絶えず流水や温泉水に曝されているせいか、小さな藍藻がやたらにからみついていて(e)、ルーペなどでみると、まるで毛葉が茎や葉の至るところからでているかのように見えた。観察にあたっても、藍藻、ときに珪藻を取り除くのに苦労し、小さく脆い葉は横断面切り出しに難儀した。
ヤナギゴケ科 Amblystegiaceae の蘚類だろう。属への検索表をたどるとヒメヤナギゴケ属 Amblystegium に落ちる。保育社の図鑑では、ヤナギゴケ属 Leptodictyum を、ヒメヤナギゴケ属から独立させていない。そして、ヒメヤナギゴケ属にヤナギゴケ Leptodictyum riparium などを含めて6種ありと書かれている。当初、保育社の図鑑から本標本はヒメヤナギゴケ A. serpens だろうと思った。観察結果と近い形質状態が記述されているが、なんとなくしっくりこない。

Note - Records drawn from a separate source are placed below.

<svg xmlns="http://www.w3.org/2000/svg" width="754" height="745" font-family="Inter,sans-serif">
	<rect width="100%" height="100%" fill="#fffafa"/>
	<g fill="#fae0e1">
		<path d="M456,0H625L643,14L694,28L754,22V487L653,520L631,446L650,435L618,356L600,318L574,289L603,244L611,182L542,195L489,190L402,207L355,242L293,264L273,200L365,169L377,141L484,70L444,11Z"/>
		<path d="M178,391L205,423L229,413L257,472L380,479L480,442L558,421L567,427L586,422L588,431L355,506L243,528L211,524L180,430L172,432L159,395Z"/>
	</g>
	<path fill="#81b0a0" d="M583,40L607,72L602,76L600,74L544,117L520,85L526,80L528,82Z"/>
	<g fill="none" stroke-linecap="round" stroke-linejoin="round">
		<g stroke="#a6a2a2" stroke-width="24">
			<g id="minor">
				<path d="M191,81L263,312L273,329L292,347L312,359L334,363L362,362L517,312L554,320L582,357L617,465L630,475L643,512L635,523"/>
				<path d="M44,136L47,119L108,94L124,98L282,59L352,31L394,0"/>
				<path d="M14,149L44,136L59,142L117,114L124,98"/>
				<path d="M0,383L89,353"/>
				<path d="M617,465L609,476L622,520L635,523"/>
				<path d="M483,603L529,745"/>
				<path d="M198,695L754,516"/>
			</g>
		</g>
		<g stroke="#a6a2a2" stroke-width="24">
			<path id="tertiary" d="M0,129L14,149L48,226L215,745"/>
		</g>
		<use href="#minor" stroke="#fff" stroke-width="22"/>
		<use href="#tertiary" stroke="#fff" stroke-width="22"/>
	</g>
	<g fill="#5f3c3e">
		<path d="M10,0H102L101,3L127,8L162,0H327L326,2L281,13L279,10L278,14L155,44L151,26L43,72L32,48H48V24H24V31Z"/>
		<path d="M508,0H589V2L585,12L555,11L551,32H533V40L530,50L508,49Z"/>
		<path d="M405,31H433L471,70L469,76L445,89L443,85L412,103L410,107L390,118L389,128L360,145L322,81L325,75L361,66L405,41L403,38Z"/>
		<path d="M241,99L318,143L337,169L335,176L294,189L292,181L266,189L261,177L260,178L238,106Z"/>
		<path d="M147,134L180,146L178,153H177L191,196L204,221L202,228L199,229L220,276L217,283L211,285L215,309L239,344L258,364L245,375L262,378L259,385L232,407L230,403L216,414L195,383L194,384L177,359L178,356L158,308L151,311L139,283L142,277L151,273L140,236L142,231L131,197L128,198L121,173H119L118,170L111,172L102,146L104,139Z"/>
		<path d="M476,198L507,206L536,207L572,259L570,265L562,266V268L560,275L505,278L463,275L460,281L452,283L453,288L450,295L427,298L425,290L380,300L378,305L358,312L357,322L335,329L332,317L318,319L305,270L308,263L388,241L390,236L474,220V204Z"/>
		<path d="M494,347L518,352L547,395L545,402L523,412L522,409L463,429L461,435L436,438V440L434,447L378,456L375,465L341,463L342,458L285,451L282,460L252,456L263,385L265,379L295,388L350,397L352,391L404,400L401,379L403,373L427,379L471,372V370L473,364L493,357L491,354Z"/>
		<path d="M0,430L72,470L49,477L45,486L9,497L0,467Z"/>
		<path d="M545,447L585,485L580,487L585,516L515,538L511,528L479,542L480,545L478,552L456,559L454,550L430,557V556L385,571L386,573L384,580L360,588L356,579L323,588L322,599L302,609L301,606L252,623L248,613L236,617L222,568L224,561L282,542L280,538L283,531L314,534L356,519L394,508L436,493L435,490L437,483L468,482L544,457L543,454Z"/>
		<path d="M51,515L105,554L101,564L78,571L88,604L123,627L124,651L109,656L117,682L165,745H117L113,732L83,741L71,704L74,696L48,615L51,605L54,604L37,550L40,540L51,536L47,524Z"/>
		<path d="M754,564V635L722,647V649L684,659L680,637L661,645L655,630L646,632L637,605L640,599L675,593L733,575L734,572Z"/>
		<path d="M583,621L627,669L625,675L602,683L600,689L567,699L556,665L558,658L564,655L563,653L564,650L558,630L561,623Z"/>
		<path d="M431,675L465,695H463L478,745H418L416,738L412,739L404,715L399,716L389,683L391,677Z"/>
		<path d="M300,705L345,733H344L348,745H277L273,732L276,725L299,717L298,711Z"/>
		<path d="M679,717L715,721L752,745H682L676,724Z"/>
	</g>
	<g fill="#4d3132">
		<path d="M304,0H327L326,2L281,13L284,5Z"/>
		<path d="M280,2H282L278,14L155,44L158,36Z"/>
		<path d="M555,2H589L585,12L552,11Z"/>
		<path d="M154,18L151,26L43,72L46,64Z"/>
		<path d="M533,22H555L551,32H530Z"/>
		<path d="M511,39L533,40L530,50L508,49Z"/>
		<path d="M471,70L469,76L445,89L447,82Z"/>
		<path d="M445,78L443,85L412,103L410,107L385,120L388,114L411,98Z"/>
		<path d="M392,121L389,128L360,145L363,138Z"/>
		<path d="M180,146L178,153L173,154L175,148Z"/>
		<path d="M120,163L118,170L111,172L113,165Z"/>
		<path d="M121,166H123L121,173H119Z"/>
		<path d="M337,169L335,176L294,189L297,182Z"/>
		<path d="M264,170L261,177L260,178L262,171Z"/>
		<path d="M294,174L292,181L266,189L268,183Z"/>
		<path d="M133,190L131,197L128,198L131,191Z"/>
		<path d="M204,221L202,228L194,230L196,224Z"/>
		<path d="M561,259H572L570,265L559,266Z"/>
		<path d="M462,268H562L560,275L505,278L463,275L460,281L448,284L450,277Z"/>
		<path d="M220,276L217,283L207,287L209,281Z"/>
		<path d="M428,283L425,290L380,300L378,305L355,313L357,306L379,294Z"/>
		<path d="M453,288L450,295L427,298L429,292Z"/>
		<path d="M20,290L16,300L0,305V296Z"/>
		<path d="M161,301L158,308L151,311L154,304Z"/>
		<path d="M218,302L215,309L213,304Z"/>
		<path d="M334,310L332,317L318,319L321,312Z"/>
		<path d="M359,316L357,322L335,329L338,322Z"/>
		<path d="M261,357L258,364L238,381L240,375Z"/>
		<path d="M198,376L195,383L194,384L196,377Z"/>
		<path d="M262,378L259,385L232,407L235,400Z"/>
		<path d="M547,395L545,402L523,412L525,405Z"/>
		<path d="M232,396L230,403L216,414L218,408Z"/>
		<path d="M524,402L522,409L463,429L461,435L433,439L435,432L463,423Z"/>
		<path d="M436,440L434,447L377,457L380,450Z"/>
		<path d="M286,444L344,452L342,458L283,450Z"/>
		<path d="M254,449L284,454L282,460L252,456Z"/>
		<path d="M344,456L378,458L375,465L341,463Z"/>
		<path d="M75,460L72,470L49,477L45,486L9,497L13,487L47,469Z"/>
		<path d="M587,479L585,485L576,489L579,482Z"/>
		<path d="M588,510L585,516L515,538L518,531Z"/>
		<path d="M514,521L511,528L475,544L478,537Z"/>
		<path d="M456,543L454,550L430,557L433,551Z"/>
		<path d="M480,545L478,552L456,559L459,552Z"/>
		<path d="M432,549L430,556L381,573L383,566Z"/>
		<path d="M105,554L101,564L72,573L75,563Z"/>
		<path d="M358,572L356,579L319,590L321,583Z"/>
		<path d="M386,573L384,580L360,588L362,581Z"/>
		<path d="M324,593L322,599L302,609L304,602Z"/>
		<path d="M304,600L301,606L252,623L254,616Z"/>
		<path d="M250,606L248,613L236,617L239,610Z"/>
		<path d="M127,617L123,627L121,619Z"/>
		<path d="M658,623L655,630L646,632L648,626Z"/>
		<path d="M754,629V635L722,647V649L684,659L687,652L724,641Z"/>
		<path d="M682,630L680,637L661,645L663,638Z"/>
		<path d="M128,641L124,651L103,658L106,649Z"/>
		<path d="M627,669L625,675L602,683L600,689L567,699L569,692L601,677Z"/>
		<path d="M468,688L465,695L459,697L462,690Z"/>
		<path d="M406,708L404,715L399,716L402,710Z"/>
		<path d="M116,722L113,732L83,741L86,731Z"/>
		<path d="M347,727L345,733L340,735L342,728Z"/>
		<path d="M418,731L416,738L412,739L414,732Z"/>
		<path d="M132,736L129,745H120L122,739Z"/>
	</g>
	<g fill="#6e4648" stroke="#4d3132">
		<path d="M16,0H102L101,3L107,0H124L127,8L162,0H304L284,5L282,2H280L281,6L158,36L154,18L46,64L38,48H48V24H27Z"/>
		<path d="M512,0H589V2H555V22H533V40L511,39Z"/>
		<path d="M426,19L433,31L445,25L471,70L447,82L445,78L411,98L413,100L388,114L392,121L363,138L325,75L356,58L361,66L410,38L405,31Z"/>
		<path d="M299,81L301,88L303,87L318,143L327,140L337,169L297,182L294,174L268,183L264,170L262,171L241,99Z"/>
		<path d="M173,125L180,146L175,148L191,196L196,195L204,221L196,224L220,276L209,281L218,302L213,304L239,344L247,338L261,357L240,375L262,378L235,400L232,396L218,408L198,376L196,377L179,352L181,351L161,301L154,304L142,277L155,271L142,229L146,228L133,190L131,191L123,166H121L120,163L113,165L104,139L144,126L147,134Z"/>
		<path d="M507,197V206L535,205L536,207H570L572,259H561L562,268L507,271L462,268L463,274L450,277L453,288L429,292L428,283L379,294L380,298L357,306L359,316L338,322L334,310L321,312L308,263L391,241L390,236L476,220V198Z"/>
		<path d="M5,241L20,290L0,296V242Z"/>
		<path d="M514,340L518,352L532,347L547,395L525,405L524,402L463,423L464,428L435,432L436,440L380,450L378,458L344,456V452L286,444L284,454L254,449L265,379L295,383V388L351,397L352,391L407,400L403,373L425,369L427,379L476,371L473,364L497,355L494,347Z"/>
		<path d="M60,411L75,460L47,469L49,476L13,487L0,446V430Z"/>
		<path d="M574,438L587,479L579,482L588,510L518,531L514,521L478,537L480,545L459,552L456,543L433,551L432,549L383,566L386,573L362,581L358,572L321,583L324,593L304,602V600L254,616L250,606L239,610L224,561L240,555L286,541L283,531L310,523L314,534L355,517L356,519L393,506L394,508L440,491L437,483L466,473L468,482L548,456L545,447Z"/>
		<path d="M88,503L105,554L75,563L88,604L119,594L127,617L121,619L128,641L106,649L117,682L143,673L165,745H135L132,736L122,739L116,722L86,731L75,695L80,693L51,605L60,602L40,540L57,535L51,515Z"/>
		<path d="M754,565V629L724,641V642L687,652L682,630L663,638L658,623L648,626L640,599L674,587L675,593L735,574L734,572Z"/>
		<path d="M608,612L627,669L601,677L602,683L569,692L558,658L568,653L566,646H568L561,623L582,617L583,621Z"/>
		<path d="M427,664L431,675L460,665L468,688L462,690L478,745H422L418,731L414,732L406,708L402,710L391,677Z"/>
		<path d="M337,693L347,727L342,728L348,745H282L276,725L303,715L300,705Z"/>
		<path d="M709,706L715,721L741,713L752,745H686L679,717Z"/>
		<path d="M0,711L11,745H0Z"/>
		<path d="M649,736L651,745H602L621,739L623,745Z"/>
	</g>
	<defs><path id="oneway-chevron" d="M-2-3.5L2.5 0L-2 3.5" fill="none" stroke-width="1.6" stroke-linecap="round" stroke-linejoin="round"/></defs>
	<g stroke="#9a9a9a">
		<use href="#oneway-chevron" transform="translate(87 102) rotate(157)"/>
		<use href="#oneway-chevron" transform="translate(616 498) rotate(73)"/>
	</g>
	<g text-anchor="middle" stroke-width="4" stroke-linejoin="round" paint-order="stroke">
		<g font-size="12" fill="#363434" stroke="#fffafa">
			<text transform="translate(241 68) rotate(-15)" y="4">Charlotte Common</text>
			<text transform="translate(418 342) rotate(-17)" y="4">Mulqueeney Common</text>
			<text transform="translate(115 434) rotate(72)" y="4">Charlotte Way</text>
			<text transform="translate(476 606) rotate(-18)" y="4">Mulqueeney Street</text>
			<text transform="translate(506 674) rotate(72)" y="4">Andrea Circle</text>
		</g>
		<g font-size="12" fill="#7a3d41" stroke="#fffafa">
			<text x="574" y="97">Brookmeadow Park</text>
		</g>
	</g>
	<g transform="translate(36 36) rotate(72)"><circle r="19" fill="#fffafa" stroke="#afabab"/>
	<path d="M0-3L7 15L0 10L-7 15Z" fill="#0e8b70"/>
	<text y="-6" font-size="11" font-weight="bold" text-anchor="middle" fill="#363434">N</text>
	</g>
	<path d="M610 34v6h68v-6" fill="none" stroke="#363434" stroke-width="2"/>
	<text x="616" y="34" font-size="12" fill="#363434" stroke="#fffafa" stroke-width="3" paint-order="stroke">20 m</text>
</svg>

ついで、平凡社の図鑑をみると、ヤナギゴケ属は、ヒメヤナギゴケ属から独立してあつかってあり、ヒメヤナギゴケ属には「日本産3種」とある。細かい解説はヒメヤナギゴケ1種についてしかないが、検索表にあるナミスジヤナギゴケ A. varium には「葉の翼部はあまり明瞭な区画を作らない」「茎葉の中肋は葉先近くに達し、上部で多少屈曲する」とある。Noguchi "Moss Flora of Japan" にあたってみると、本標本はナミスジヤナギゴケとしたほうが妥当と思われた。